## PASSAGE GIVEN

Over the weekend, it became clear that Lebanon is also at risk of becoming another serious policy failure for the US. The announcement by Secretary of State Condi Rice that she was going to the region, but would not seek direct meetings with Syria... has sparked much international criticism.... [T]he Lebanon situation has exposed, once again, that US policy, under Bush, is largely whatever the Israeli government says it wants. So the long term effect of this on US-Arab relations generally, and the US ability to be constructively involved in any serious peace process, is once again under debate.... [A]s long-time Middle East negotiator Dennis Ross likes to say (our paraphrase) "having a process may not get you a solution, but having a process does give you a chance to contain the damage." A week ago, much of the international community seemed willing to agree with the US, that Israel had the right to go after Hezbollah, or, at least, the right to go after Hezbollah sufficiently to push back the missile attack capability and threat. But by mid-week, the Europeans were calling for "cease fire" regardless. Today, even the Bush Administration is making noises about a cease fire... and citing the centrality of dealing with Syria... but not yet. How much damage is being done, and will be done, to the US ability to be constructively involved in the Middle East is emerging, now, as the big question.

A critic within State privately worries, "Condi could get points for the US just by trying to talk directly with Syria. But apparently her view is if she can't get a quick deal that makes her look good, she won't even try."

And Billmon observes:

Whiskey Bar: War by Tantrum: [T]his is a very bad sign for the Israelis. It has the smell of panic about it. It's like the 1972 Christmas bombings of Hanoi -- an exercise that served no rational purpose other than to vent Richard Nixon's rage at his own inability to bend the North Vietnamese government to his will.... But in Beirut, now.... It's as if the Israelis were deliberately trying to do something so horrible it would force our idiot president to demand an immediate cease fire in place: Please stop us, because we can't stop ourselves.

More likely, Halutz has simply lost his head. His faith in air power is being revealed as a false religion. The rockets are still falling on Haifa and all across the north. The promissary notes he wrote to the Israeli cabinet are being called in, and he can't pay them. Israeli is being forced closer and closer to a place it desperately does not want to go -- a full-scale ground invasion against tough, well-prepared and well-fortified defenses, with a guerrilla army ready to fight delaying actions every step of the way to the Litani River, or beyond.

## EXCERPTED DATA
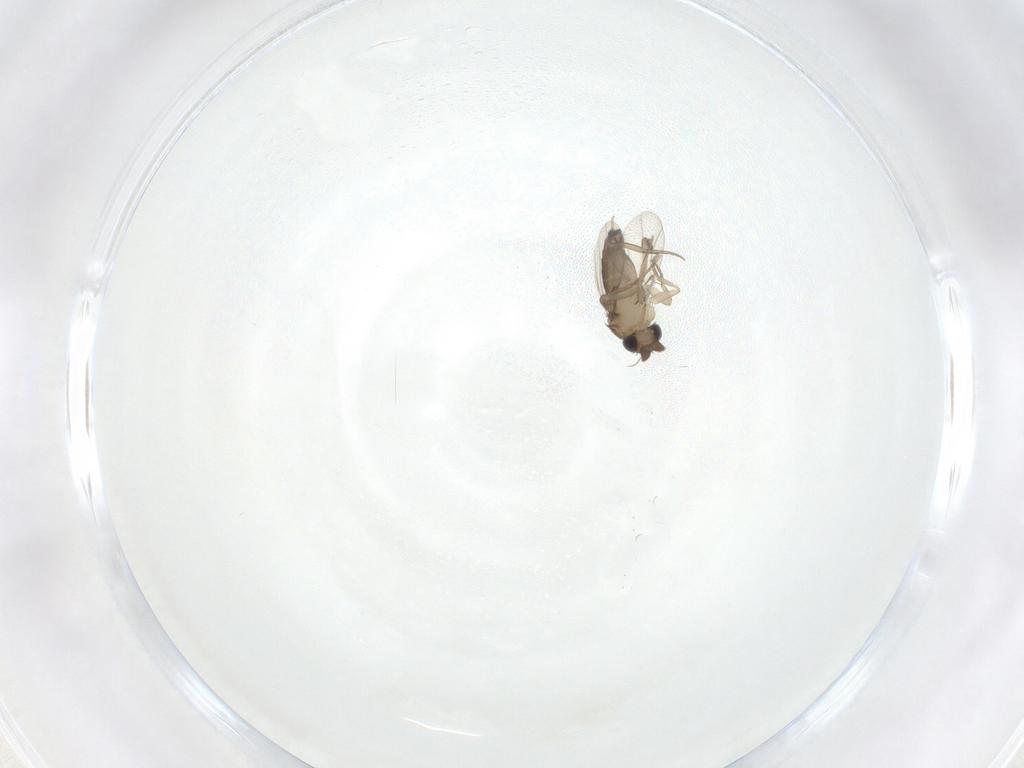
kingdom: Animalia
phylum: Arthropoda
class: Insecta
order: Diptera
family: Phoridae
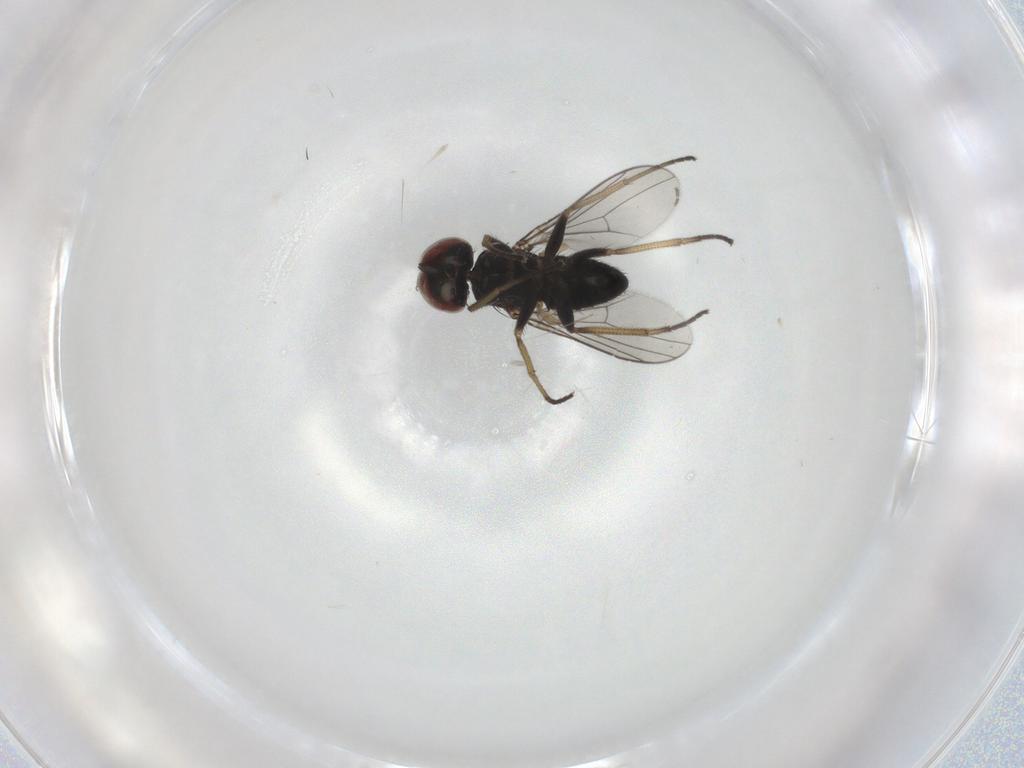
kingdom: Animalia
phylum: Arthropoda
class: Insecta
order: Diptera
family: Dolichopodidae
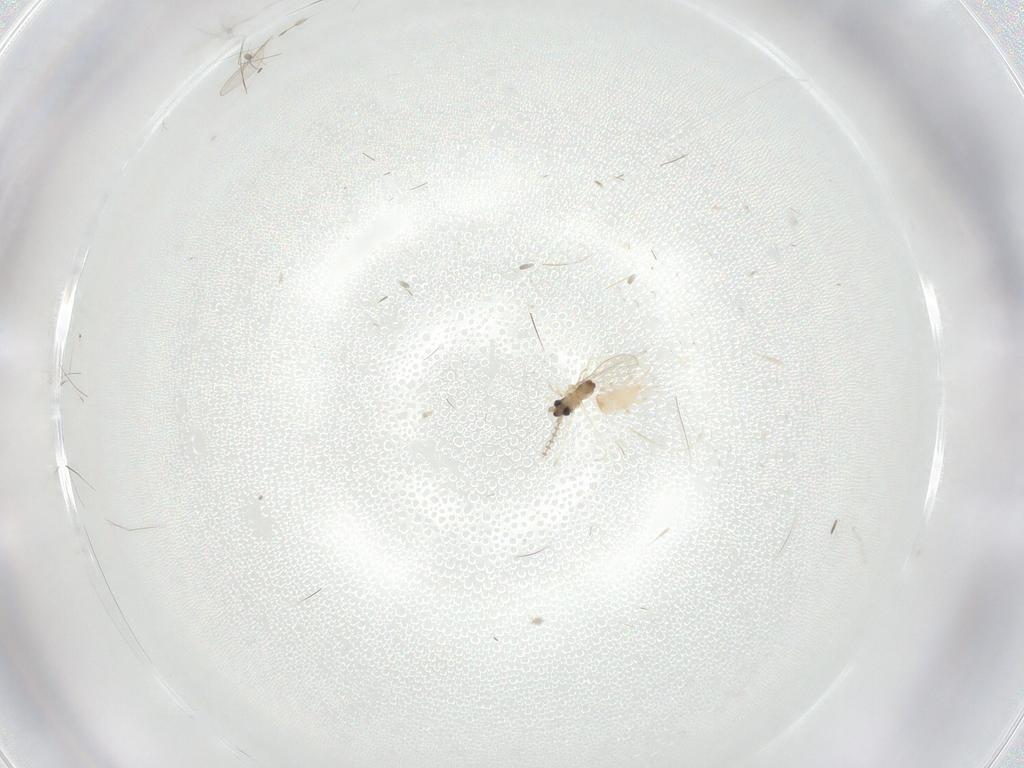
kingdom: Animalia
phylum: Arthropoda
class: Insecta
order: Diptera
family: Cecidomyiidae
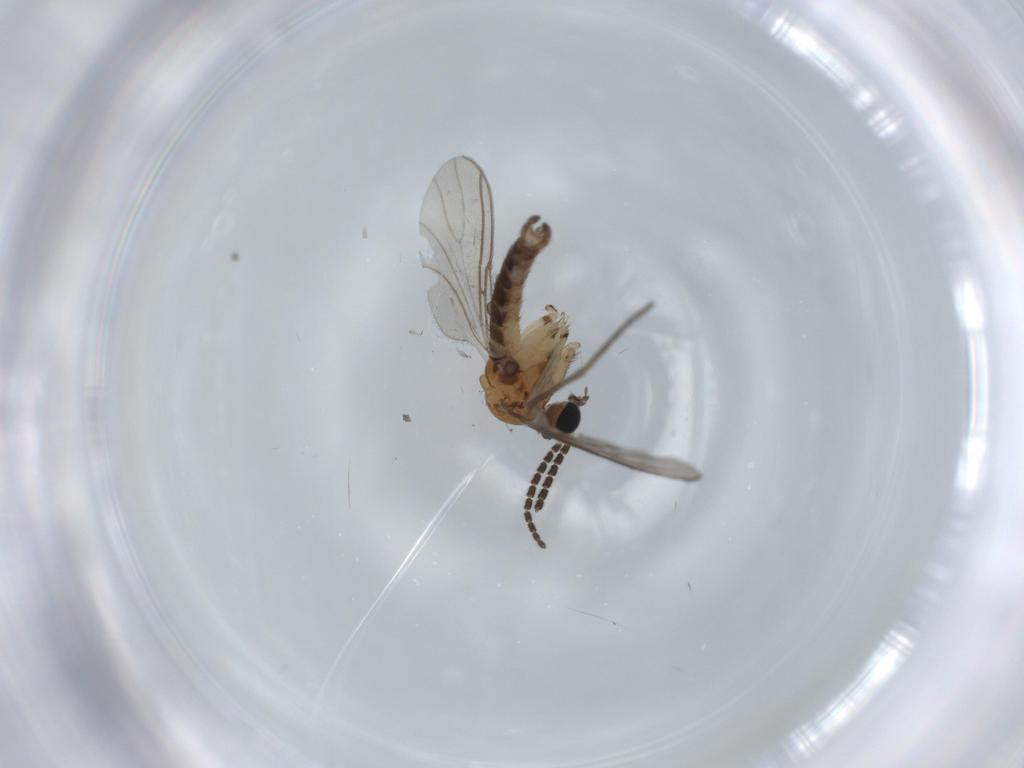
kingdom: Animalia
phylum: Arthropoda
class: Insecta
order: Diptera
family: Sciaridae
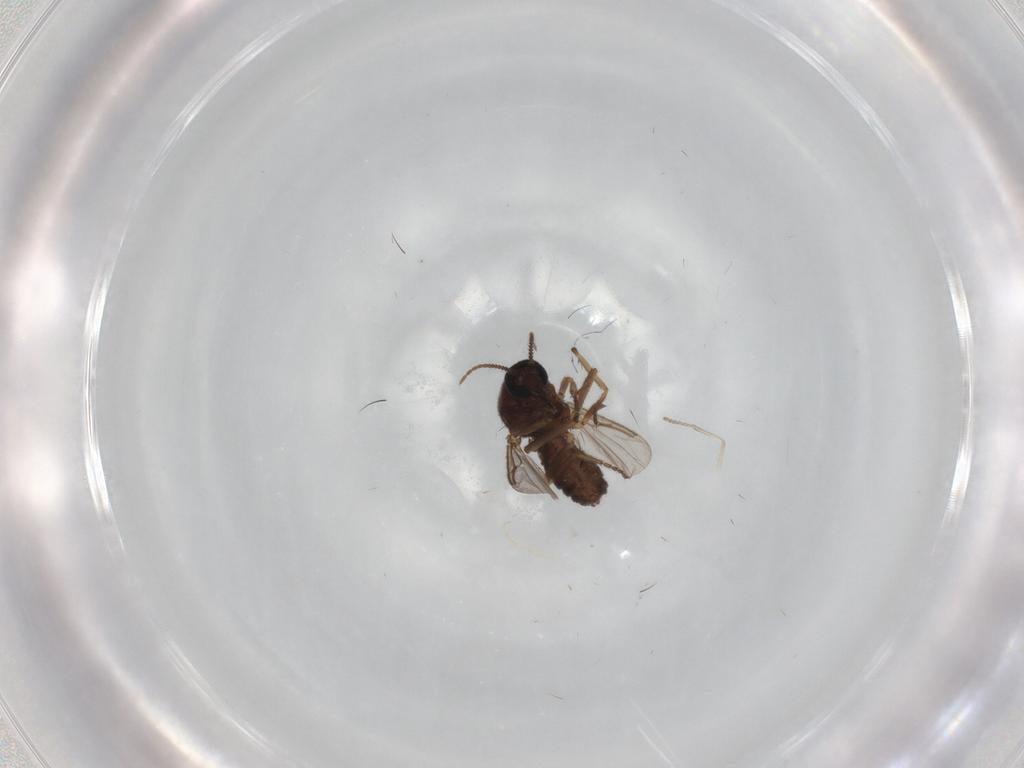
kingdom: Animalia
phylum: Arthropoda
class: Insecta
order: Diptera
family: Ceratopogonidae
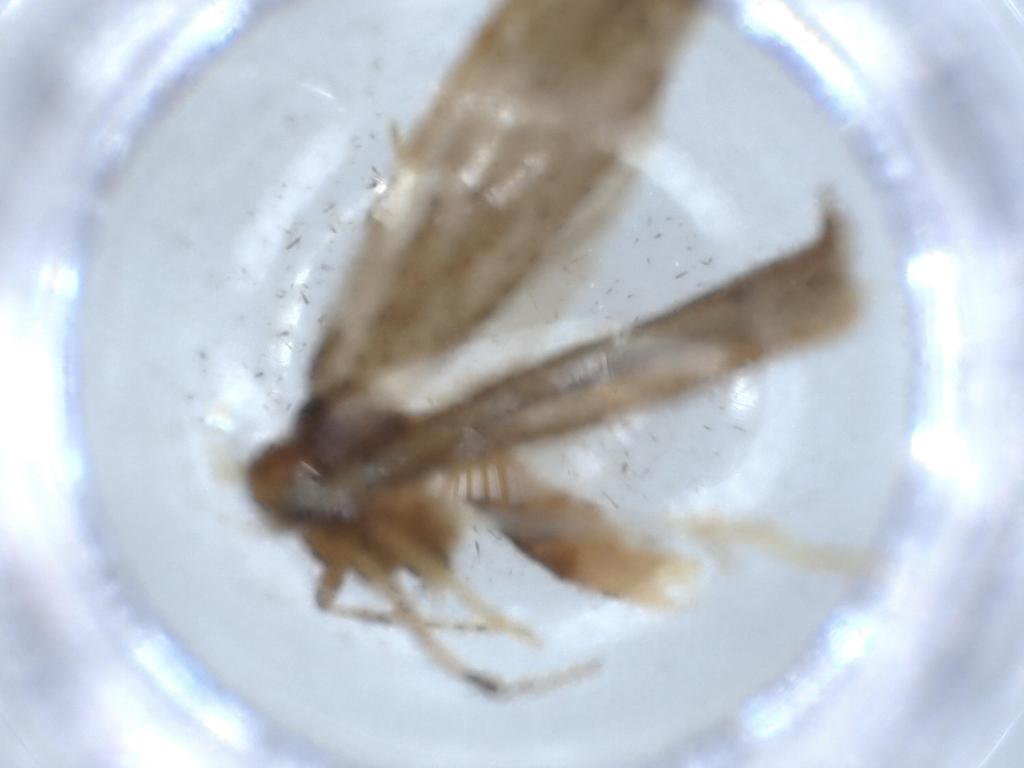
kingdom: Animalia
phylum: Arthropoda
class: Insecta
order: Lepidoptera
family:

## TO DO
a: Reproduce the part of the Lebanon commentary between "More likely, Halutz" and "River, or beyond.", inclusive.
b: For each statement, answer yes or no according to the Lebanon commentary, and quote the words from it that decide your answer: (i) By mid-week the Europeans were calling for a cease fire. (ii) Rice announced that she would seek direct meetings with Syria. (iii) Rockets had stopped falling on Haifa.

## ANSWERS IN ORDER
a:
More likely, Halutz has simply lost his head. His faith in air power is being revealed as a false religion. The rockets are still falling on Haifa and all across the north. The promissary notes he wrote to the Israeli cabinet are being called in, and he can't pay them. Israeli is being forced closer and closer to a place it desperately does not want to go -- a full-scale ground invasion against tough, well-prepared and well-fortified defenses, with a guerrilla army ready to fight delaying actions every step of the way to the Litani River, or beyond.

b:
(i) Yes: "by mid-week, the Europeans were calling for"
(ii) No: "but would not seek direct meetings with Syria"
(iii) No: "The rockets are still falling on Haifa and all across the north."